• [PROBLEM STATEMENT]
From the entries below, please gather each line containing the string "University".

• [Stored data entries]
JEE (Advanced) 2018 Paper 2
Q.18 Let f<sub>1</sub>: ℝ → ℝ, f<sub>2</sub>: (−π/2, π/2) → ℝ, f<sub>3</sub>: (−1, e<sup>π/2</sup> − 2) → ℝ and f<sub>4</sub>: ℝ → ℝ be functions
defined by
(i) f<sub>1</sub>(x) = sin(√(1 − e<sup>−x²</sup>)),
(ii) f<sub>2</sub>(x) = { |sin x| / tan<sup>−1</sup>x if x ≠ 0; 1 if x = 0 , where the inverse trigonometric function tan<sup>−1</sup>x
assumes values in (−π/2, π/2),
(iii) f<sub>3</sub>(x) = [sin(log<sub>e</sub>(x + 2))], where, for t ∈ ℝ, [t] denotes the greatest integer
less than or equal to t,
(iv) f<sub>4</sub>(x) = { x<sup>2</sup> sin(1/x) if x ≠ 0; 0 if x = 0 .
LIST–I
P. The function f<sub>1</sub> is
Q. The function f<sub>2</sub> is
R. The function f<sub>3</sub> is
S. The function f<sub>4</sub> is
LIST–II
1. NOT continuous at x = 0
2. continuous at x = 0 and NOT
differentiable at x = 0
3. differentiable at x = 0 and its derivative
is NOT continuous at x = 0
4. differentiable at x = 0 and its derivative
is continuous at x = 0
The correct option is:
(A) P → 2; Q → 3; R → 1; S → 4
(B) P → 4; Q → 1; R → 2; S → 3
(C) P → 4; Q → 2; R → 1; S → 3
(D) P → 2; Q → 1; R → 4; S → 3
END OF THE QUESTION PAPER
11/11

* * *

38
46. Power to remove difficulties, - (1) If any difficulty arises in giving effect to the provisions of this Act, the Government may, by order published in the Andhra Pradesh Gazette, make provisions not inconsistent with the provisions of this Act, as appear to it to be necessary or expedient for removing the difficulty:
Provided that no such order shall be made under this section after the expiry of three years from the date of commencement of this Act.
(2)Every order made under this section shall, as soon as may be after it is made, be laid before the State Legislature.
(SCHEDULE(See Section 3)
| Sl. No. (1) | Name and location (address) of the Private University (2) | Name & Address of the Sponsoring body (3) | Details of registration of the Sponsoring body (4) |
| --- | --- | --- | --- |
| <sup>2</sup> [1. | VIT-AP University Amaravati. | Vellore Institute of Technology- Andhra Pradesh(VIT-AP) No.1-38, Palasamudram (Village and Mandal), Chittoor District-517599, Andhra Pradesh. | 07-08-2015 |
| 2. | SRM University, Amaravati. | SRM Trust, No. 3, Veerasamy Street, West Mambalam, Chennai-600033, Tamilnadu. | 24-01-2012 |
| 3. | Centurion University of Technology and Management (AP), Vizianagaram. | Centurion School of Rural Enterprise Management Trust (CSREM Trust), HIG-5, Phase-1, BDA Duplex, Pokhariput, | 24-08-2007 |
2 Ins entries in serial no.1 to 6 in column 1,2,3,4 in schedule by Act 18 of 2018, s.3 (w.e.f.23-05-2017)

• [SOLUTION FOR THIS EXERCISE]
| Sl. No. (1) | Name and location (address) of the Private University (2) | Name & Address of the Sponsoring body (3) | Details of registration of the Sponsoring body (4) |
| <sup>2</sup> [1. | VIT-AP University Amaravati. | Vellore Institute of Technology- Andhra Pradesh(VIT-AP) No.1-38, Palasamudram (Village and Mandal), Chittoor District-517599, Andhra Pradesh. | 07-08-2015 |
| 2. | SRM University, Amaravati. | SRM Trust, No. 3, Veerasamy Street, West Mambalam, Chennai-600033, Tamilnadu. | 24-01-2012 |
| 3. | Centurion University of Technology and Management (AP), Vizianagaram. | Centurion School of Rural Enterprise Management Trust (CSREM Trust), HIG-5, Phase-1, BDA Duplex, Pokhariput, | 24-08-2007 |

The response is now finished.